Among the traits good crime scene investigators possess are patience, persistence and a strong desire to take various pieces of evidence and solve the unknown.

“You have to really want to figure out why something happened. You might not be able to do it yourself, but you can contribute with the other specialists to find the final picture,” said Jacobi.

Through skeletal analysis, Jacobi, an associate professor of anthropology at UA, says forensic anthropologists can offer clues as to the age, sex, ethnicity, stature, occupation, and health or cause of death of the person authorities are attempting to identify.

At the exhibit, computers will provide an interactive component that will allow visitors to use memory recall to attempt to recreate a suspect’s image using a software program called “Faces.” Visitors will have the opportunity to use the same computer program and go through a similar process that police investigators use to interview witnesses who are helping identify a suspect.

In a related event, on April 14, Mary Manhein, a forensic anthropologist at LSU who assists law enforcement in a variety of forensic issues, including using 3-D Clay Facial Reconstruction, will give a talk at UA.

Regular operating hours for the UA’s Alabama Museum of Natural History are Tuesday – Saturday, 10 a.m. – 4:30 p.m.

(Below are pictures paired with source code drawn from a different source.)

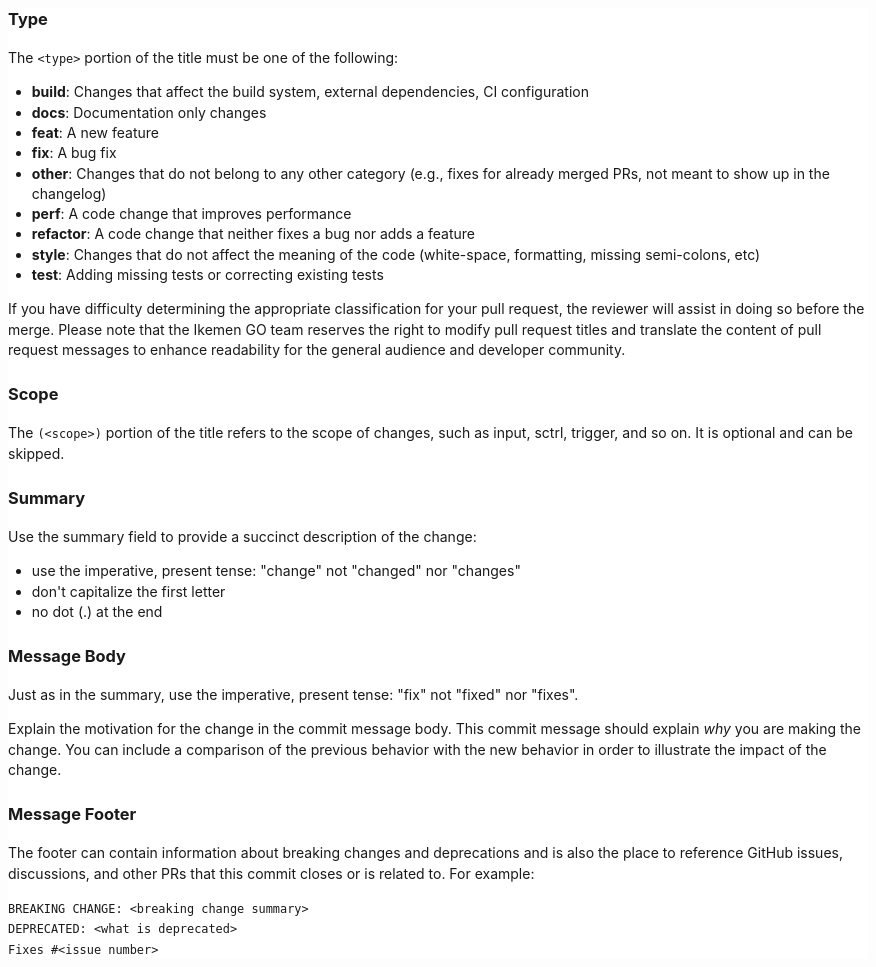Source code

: ### <a name="pr-type"> Type

The `<type>` portion of the title must be one of the following:
- **build**: Changes that affect the build system, external dependencies, CI configuration
- **docs**: Documentation only changes
- **feat**: A new feature
- **fix**: A bug fix
- **other**: Changes that do not belong to any other category (e.g., fixes for already merged PRs, not meant to show up in the changelog)
- **perf**: A code change that improves performance
- **refactor**: A code change that neither fixes a bug nor adds a feature
- **style**: Changes that do not affect the meaning of the code (white-space, formatting, missing semi-colons, etc)
- **test**: Adding missing tests or correcting existing tests

If you have difficulty determining the appropriate classification for your pull request, the reviewer will assist in doing so before the merge. Please note that the Ikemen GO team reserves the right to modify pull request titles and translate the content of pull request messages to enhance readability for the general audience and developer community.

### <a name="pr-scope"> Scope

The `(<scope>)` portion of the title refers to the scope of changes, such as input, sctrl, trigger, and so on. It is optional and can be skipped.

### <a name="pr-summary"></a> Summary

Use the summary field to provide a succinct description of the change:

* use the imperative, present tense: "change" not "changed" nor "changes"
* don't capitalize the first letter
* no dot (.) at the end

### <a name="pr-body"></a> Message Body

Just as in the summary, use the imperative, present tense: "fix" not "fixed" nor "fixes".

Explain the motivation for the change in the commit message body. This commit message should explain _why_ you are making the change.
You can include a comparison of the previous behavior with the new behavior in order to illustrate the impact of the change.

### <a name="commit-footer"></a> Message Footer

The footer can contain information about breaking changes and deprecations and is also the place to reference GitHub issues, discussions, and other PRs that this commit closes or is related to.
For example:

```
BREAKING CHANGE: <breaking change summary>
DEPRECATED: <what is deprecated>
Fixes #<issue number>
```
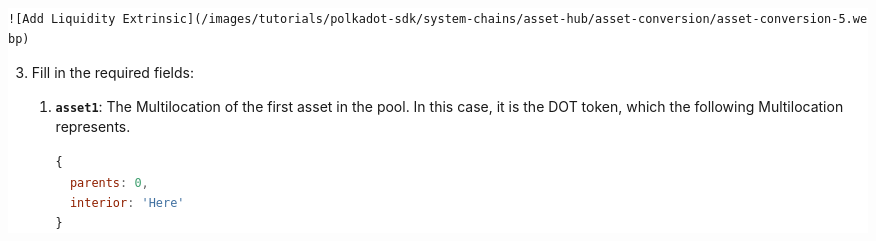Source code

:     ![Add Liquidity Extrinsic](/images/tutorials/polkadot-sdk/system-chains/asset-hub/asset-conversion/asset-conversion-5.webp)

3. Fill in the required fields:

    1. **`asset1`**: The Multilocation of the first asset in the pool. In this case, it is the DOT token, which the following Multilocation represents.

        ```javascript
        {
          parents: 0,
          interior: 'Here'
        }
        ```
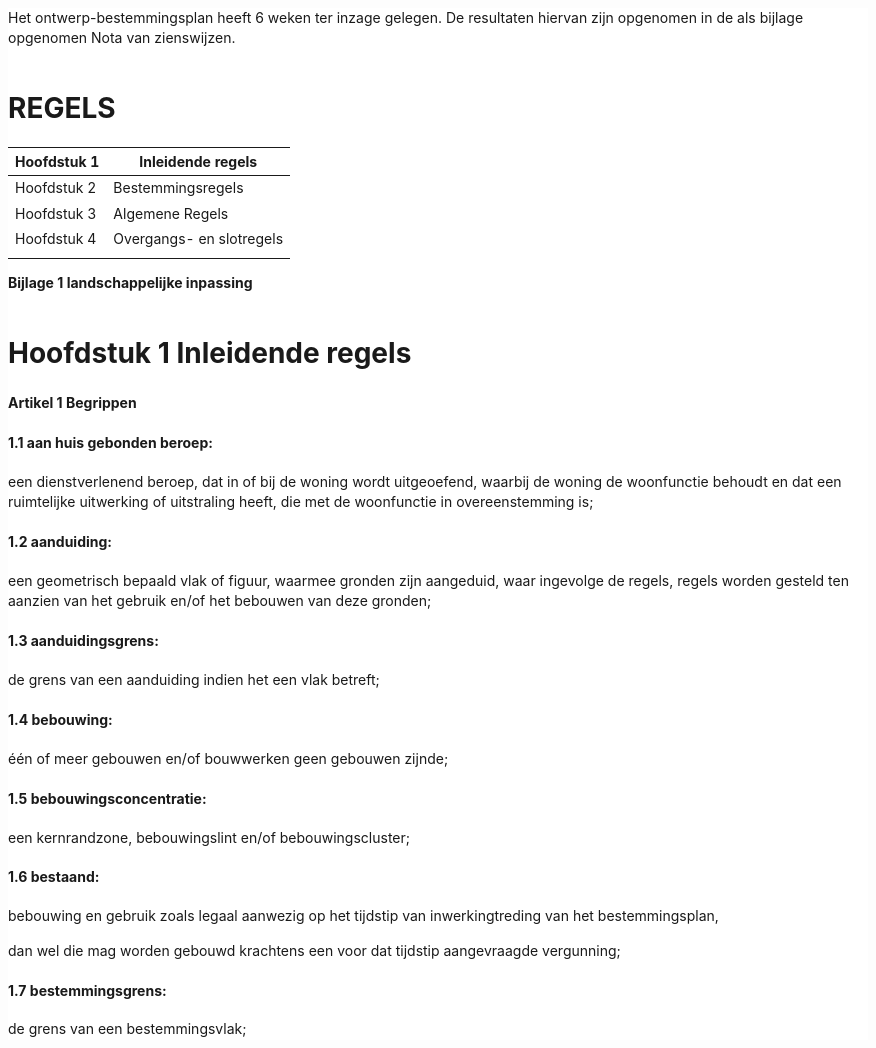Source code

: Het ontwerp-bestemmingsplan heeft 6 weken ter inzage gelegen. De resultaten hiervan zijn opgenomen in de als bijlage opgenomen Nota van zienswijzen.

# **REGELS**

| Hoofdstuk 1 | Inleidende regels        |
|-------------|--------------------------|
| Hoofdstuk 2 | Bestemmingsregels        |
| Hoofdstuk 3 | Algemene Regels          |
| Hoofdstuk 4 | Overgangs- en slotregels |
|             |                          |

**Bijlage 1 landschappelijke inpassing**

# **Hoofdstuk 1 Inleidende regels**

#### **Artikel 1 Begrippen**

#### **1.1 aan huis gebonden beroep:**

een dienstverlenend beroep, dat in of bij de woning wordt uitgeoefend, waarbij de woning de woonfunctie behoudt en dat een ruimtelijke uitwerking of uitstraling heeft, die met de woonfunctie in overeenstemming is;

#### **1.2 aanduiding:**

een geometrisch bepaald vlak of figuur, waarmee gronden zijn aangeduid, waar ingevolge de regels, regels worden gesteld ten aanzien van het gebruik en/of het bebouwen van deze gronden;

#### **1.3 aanduidingsgrens:**

de grens van een aanduiding indien het een vlak betreft;

#### **1.4 bebouwing:**

één of meer gebouwen en/of bouwwerken geen gebouwen zijnde;

#### **1.5 bebouwingsconcentratie:**

een kernrandzone, bebouwingslint en/of bebouwingscluster;

#### **1.6 bestaand:**

bebouwing en gebruik zoals legaal aanwezig op het tijdstip van inwerkingtreding van het bestemmingsplan,

dan wel die mag worden gebouwd krachtens een voor dat tijdstip aangevraagde vergunning;

#### **1.7 bestemmingsgrens:**

de grens van een bestemmingsvlak;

Admission is $2 for adults and $1 for children and seniors. To find out more information about the University Museums visit their web page at www.museums.ua.edu.

Editor’s Note: Visitors are advised to consider the subject matter before touring exhibit, particularly if they are considering bringing children younger than middle school age.

The University of Alabama, the state’s oldest and largest public institution of higher education, is a student-centered research university that draws the best and brightest to an academic community committed to providing a premier undergraduate and graduate education. UA is dedicated to achieving excellence in scholarship, collaboration and intellectual engagement; providing public outreach and service to the state of Alabama and the nation; and nurturing a campus environment that fosters collegiality, respect and inclusivity.